Shares in crisis-hit autoparts maker Takata plunged again on Thursday, losing a quarter of their value and deepening the loss caused by fatal faults in their airbags.
The Tokyo-listed stock plummeted 25 percent to 889 yen ($7.32) at the close, after it tumbled more than 13 percent Wednesday to its lowest close this year.
The rout came after Honda dumped it as an airbag parts supplier and US safety regulators slapped it with a record fine over products that have been linked to at least eight deaths and scores of injuries globally.
Takata's airbag defect -- thought to be associated with a chemical propellant that helps inflate the devices -- can cause them to deploy with explosive force and send metal shrapnel hurtling toward drivers and passengers, killing some and leaving others with grisly injuries.
Some 50 million vehicles worldwide have been recalled over the problem.

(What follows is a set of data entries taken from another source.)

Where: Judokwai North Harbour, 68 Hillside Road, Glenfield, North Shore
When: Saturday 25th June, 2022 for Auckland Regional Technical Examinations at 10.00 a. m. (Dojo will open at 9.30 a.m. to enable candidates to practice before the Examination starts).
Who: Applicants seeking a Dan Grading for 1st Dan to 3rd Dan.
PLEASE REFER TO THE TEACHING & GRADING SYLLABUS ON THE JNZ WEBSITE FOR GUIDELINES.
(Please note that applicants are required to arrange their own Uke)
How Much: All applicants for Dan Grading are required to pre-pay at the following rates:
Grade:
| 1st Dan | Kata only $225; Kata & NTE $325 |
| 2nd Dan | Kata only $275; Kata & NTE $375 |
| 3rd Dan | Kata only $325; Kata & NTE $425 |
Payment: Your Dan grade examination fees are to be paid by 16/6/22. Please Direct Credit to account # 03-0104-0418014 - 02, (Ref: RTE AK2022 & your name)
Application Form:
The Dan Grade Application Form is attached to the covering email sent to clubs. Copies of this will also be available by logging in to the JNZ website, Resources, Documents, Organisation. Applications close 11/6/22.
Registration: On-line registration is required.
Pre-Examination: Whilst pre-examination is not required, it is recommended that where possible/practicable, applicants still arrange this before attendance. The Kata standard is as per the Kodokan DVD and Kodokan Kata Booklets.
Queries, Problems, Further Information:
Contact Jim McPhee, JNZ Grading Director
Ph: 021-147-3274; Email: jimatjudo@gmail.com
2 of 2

Accusing the company of dodging the issue for years, US safety authorities on Tuesday announced up to $200 million in penalties while Honda said it would stop using Takata airbag inflators.
Top client Honda accounts for about 10 percent of Takata's global sales, which were about $5.3 billion in the last fiscal year.

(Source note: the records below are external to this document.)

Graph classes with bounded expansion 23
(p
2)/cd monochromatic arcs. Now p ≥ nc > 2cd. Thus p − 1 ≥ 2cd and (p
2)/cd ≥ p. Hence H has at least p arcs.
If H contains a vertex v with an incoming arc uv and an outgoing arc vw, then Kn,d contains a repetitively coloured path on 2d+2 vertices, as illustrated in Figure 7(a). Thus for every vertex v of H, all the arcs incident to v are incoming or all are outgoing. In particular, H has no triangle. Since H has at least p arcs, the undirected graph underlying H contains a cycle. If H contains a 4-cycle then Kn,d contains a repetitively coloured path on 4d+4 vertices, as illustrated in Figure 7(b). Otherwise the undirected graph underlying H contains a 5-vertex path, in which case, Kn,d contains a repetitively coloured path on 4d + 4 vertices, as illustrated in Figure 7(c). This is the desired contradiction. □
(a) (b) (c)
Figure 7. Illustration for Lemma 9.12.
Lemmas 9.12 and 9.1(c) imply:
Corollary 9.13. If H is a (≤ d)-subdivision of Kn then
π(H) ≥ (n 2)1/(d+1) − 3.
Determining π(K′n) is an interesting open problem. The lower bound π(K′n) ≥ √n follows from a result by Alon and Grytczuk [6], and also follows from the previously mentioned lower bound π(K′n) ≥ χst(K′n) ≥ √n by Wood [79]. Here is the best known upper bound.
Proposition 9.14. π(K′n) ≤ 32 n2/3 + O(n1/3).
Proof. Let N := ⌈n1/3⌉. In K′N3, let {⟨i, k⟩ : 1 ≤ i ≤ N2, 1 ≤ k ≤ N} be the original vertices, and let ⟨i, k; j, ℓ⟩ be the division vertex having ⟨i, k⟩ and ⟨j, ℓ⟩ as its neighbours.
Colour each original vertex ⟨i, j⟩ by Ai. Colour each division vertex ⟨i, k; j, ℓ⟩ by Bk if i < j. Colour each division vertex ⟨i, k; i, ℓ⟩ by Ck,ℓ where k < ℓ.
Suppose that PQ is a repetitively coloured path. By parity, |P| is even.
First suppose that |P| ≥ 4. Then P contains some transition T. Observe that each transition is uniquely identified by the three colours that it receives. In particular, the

"If it was only about paying the fine, that would be the end of it. But after Honda ditched it, the crisis now threatens Takata's mainstay business," said Nobuyuki Fujimoto, senior market analyst at SBI Securities.
"Honda probably decided to drop Takata after finding another airbag supplier. It's brutal (for Takata) but shares in Daicel are doing well today."

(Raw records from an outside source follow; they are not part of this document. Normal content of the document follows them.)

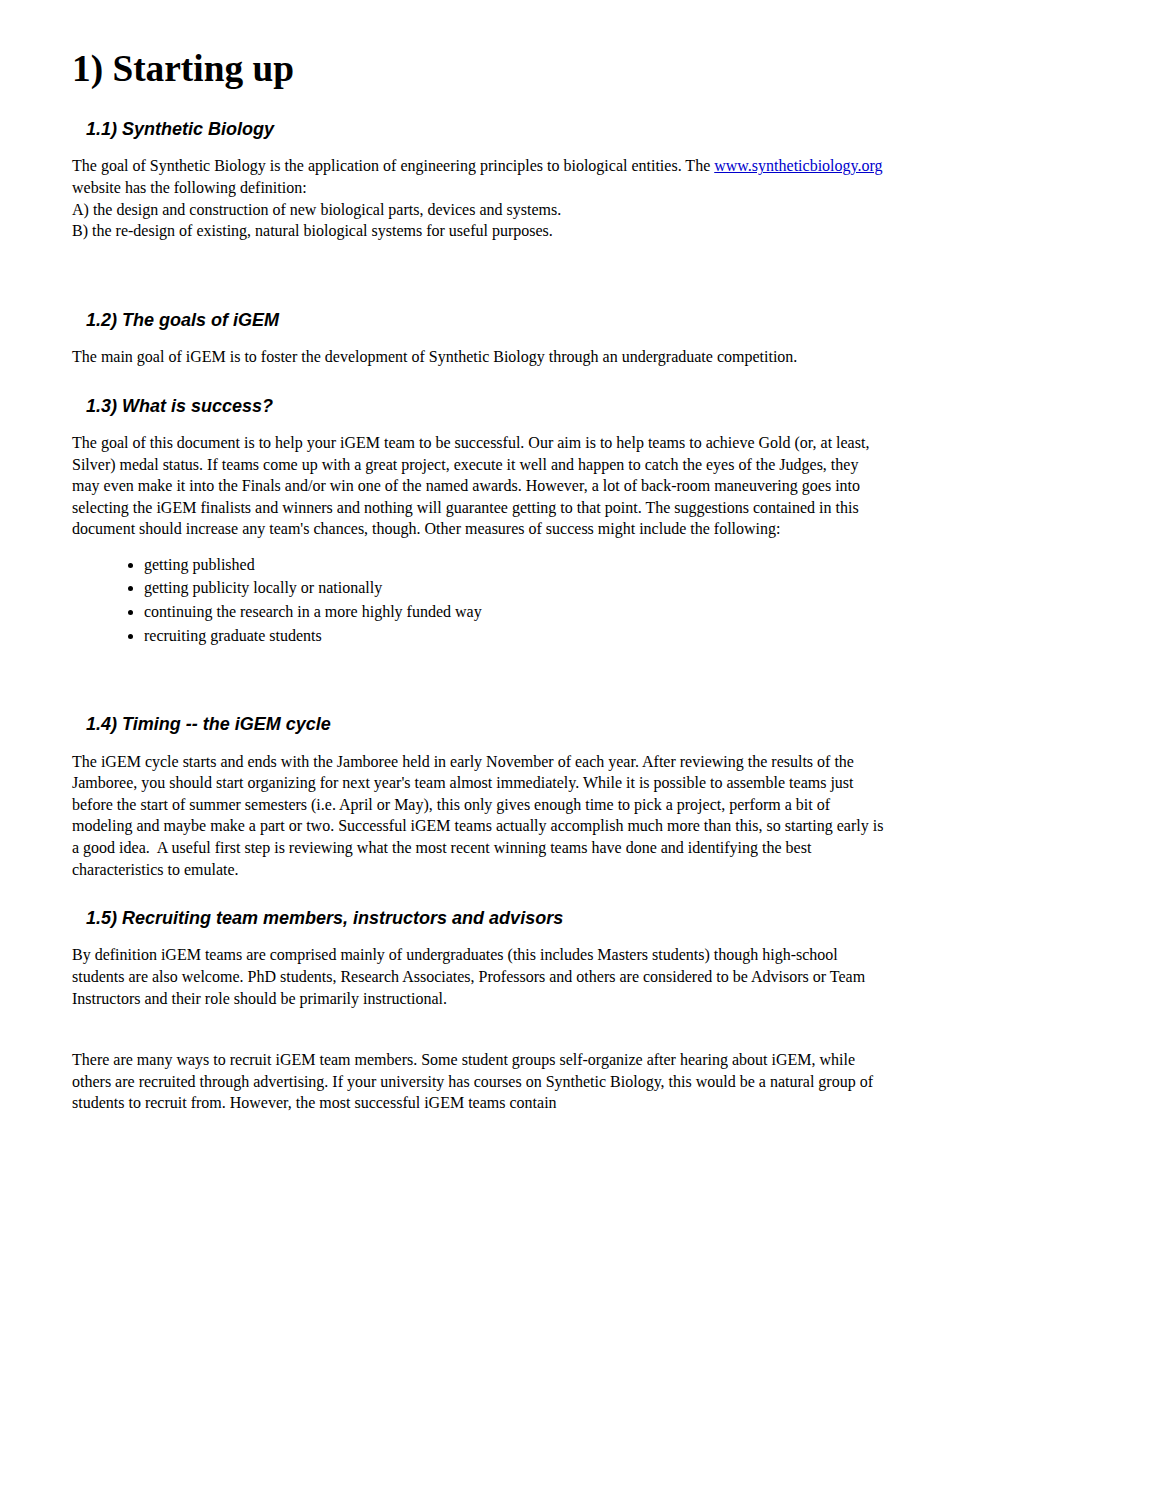1) Starting up
1.1) Synthetic Biology
The goal of Synthetic Biology is the application of engineering principles to biological entities. The www.syntheticbiology.org website has the following definition:
A) the design and construction of new biological parts, devices and systems.
B) the re-design of existing, natural biological systems for useful purposes.
1.2) The goals of iGEM
The main goal of iGEM is to foster the development of Synthetic Biology through an undergraduate competition.
1.3) What is success?
The goal of this document is to help your iGEM team to be successful. Our aim is to help teams to achieve Gold (or, at least, Silver) medal status. If teams come up with a great project, execute it well and happen to catch the eyes of the Judges, they may even make it into the Finals and/or win one of the named awards. However, a lot of back-room maneuvering goes into selecting the iGEM finalists and winners and nothing will guarantee getting to that point. The suggestions contained in this document should increase any team's chances, though. Other measures of success might include the following:
getting published
getting publicity locally or nationally
continuing the research in a more highly funded way
recruiting graduate students
1.4) Timing -- the iGEM cycle
The iGEM cycle starts and ends with the Jamboree held in early November of each year. After reviewing the results of the Jamboree, you should start organizing for next year's team almost immediately. While it is possible to assemble teams just before the start of summer semesters (i.e. April or May), this only gives enough time to pick a project, perform a bit of modeling and maybe make a part or two. Successful iGEM teams actually accomplish much more than this, so starting early is a good idea. A useful first step is reviewing what the most recent winning teams have done and identifying the best characteristics to emulate.
1.5) Recruiting team members, instructors and advisors
By definition iGEM teams are comprised mainly of undergraduates (this includes Masters students) though high-school students are also welcome. PhD students, Research Associates, Professors and others are considered to be Advisors or Team Instructors and their role should be primarily instructional.
There are many ways to recruit iGEM team members. Some student groups self-organize after hearing about iGEM, while others are recruited through advertising. If your university has courses on Synthetic Biology, this would be a natural group of students to recruit from. However, the most successful iGEM teams contain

Daicel, an Osaka-based firm whose products include airbag inflators, jumped 6.27 percent to 1,727 yen ($14) by the break Thursday.
In response to the regulatory fine, Toyota said Wednesday it was monitoring the latest chapter in the crisis, while rival Nissan declined to comment on its future relationship with Takata, but added it was "disappointed with Takata concerning the findings about its conduct".
A day earlier, the US National Highway Traffic Safety Administration said the auto parts maker had evaded reporting requirements, including making "the conscious decision" not to report two incidents to the regulator, despite a mounting death toll linked to its airbags.
The agency said Takata showed a pattern of such behaviour dating back to 2009, both with the US government and with automakers who installed the airbags in their cars.
"For years, Takata has built and sold defective inflators. It refused to acknowledge that they were defective," said Transportation Secretary Anthony Foxx.
"Delay, misdirection, and refusal to acknowledge the truth allowed a serious problem to become a massive crisis."